Fällt nun aber die Entscheidung zu Ungunsten der Partei aus, wird dieselbe jedoch in der Beschwerdeinstanz für unrichtig befunden, so liegt, wenn die Partei in Erreichung ihres Gesuches um Bewilligung des Armenrechtes und der Beschwerde nichts versäumt hat, unzweifelhaft ein unabwendbarer Zufall vor, durch welchen dieselbe an Einhaltung der Notfrist verhindert worden ist.
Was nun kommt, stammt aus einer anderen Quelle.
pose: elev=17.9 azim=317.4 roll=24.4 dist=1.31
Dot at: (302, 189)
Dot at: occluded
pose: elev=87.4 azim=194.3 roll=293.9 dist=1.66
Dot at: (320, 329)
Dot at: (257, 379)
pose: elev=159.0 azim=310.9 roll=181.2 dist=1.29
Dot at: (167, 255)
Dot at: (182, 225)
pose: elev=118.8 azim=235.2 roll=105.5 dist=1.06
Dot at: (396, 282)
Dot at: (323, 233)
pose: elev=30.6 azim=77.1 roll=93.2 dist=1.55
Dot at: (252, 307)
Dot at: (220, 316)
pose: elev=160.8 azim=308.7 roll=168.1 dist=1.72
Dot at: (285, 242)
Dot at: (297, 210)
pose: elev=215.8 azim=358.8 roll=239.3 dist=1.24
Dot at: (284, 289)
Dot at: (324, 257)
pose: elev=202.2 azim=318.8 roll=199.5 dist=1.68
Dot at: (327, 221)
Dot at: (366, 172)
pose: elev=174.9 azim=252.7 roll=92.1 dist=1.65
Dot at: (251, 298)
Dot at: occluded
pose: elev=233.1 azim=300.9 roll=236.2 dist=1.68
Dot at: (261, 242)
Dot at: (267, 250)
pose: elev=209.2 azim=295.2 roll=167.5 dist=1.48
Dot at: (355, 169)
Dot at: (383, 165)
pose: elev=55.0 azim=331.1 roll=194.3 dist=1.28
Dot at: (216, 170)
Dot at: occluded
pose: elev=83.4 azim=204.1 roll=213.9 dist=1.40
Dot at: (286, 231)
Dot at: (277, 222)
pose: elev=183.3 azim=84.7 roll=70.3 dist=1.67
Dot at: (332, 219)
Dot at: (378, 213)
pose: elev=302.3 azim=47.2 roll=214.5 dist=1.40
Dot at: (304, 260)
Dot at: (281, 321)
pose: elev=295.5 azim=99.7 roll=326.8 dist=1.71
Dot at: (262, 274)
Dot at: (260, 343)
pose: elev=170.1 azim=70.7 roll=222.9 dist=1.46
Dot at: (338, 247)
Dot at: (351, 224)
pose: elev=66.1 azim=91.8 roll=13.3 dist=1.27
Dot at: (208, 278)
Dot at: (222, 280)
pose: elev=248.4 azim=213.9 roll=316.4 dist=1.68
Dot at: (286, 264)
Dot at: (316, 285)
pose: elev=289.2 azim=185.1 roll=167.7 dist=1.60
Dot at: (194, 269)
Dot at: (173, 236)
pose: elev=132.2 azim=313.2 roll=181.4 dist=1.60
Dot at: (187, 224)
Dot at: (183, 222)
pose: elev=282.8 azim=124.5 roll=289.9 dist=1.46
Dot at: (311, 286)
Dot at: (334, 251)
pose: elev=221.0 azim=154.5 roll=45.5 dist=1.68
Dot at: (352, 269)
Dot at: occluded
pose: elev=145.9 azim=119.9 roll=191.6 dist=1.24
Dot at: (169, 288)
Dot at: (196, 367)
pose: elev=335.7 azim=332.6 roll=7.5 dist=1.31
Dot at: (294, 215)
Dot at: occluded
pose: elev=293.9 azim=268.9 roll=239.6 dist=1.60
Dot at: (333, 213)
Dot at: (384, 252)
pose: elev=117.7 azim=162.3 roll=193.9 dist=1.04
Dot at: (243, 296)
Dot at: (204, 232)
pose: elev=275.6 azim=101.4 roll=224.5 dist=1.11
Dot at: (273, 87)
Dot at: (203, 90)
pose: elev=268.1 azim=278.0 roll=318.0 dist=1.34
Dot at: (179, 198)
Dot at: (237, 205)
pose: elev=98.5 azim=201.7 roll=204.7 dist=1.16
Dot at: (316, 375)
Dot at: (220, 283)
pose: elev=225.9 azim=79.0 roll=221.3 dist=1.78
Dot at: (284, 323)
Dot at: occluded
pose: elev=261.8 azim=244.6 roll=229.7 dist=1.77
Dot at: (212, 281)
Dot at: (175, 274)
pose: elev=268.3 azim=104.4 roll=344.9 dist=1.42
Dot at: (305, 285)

Die Zumutung an die Armenpartei, einstweilen Kosten für den möglichen Fall aufzuwenden, daß das Berufungsgericht einen ihr ungünstigen Beschluß fasse, welcher vom Beschwerdegerichte aufgehoben wird, findet im Gesetze keine Grundlage, stellt sich vielmehr als eine ungerechtfertigte Schmälerung derjenigen Rechte und Vorteile dar, welche das Gesetz (§. 107 C.P.O.) mit der Bewilligung des Armenrechtes ohne irgend welche Unterscheidung oder Einschränkung gewährt.

Demgemäß war das Urteil wegen Verletzung der §§. 211. 106. 107 C.P.O. aufzuheben.

Da sich aus dem Thatbestande zu demselben ergiebt, daß der Klägerin das landgerichtliche Urteil am 12. Dezember zugestellt worden ist, sie bereits am 14. Dezember um Bewilligung des Armenrechtes gebeten hat, dieses ihr durch Beschluß des Oberlandesgerichtes vom 27. Dezember versagt, jedoch am 16. Januar vom Reichsgerichte bewilligt und schon am 24. Januar die Berufung zugestellt worden ist, sind alle Voraussetzungen des §. 211 C.P.O. dargethan und konnte daher zugleich in der Sache erkannt und die Wiedereinsetzung in den vorigen Stand erteilt werden."